**SUPPLIED RECORDS:**
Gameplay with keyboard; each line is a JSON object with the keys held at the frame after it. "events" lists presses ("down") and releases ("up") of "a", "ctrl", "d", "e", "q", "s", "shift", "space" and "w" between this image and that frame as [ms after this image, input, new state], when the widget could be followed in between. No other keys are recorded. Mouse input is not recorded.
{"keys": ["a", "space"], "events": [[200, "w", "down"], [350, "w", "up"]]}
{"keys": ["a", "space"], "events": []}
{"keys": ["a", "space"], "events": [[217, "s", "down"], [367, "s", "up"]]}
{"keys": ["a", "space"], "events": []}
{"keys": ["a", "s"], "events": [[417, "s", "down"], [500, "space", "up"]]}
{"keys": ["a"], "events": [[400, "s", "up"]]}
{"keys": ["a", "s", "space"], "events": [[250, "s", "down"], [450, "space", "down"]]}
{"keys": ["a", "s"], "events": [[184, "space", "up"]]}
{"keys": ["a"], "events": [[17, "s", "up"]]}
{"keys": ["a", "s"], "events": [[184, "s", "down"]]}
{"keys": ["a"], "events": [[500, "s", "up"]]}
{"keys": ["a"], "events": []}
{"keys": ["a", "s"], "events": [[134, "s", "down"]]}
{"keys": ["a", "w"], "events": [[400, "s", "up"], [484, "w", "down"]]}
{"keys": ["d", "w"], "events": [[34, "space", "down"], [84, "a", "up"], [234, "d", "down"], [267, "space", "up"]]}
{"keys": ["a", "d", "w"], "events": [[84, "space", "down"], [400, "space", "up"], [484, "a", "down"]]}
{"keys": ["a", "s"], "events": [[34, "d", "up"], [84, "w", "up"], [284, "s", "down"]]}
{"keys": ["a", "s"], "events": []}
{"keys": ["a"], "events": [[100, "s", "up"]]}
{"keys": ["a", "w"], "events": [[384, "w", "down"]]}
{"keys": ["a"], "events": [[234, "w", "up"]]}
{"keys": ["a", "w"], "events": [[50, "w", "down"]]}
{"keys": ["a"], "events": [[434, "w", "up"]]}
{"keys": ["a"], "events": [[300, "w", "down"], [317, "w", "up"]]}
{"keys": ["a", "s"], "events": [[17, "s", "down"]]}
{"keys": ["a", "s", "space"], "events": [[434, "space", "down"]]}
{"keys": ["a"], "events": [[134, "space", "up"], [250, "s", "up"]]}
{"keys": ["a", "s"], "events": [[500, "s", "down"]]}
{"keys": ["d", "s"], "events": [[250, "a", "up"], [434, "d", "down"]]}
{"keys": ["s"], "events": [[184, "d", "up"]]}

**WHAT THE EXERCISE ASKS:** Show every line of the listing containing the string "space" by copying it.

**OUTPUT FOR THIS EXERCISE:**
Gameplay with keyboard; each line is a JSON object with the keys held at the frame after it. "events" lists presses ("down") and releases ("up") of "a", "ctrl", "d", "e", "q", "s", "shift", "space" and "w" between this image and that frame as [ms after this image, input, new state], when the widget could be followed in between. No other keys are recorded. Mouse input is not recorded.
{"keys": ["a", "space"], "events": [[200, "w", "down"], [350, "w", "up"]]}
{"keys": ["a", "space"], "events": []}
{"keys": ["a", "space"], "events": [[217, "s", "down"], [367, "s", "up"]]}
{"keys": ["a", "space"], "events": []}
{"keys": ["a", "s"], "events": [[417, "s", "down"], [500, "space", "up"]]}
{"keys": ["a", "s", "space"], "events": [[250, "s", "down"], [450, "space", "down"]]}
{"keys": ["a", "s"], "events": [[184, "space", "up"]]}
{"keys": ["d", "w"], "events": [[34, "space", "down"], [84, "a", "up"], [234, "d", "down"], [267, "space", "up"]]}
{"keys": ["a", "d", "w"], "events": [[84, "space", "down"], [400, "space", "up"], [484, "a", "down"]]}
{"keys": ["a", "s", "space"], "events": [[434, "space", "down"]]}
{"keys": ["a"], "events": [[134, "space", "up"], [250, "s", "up"]]}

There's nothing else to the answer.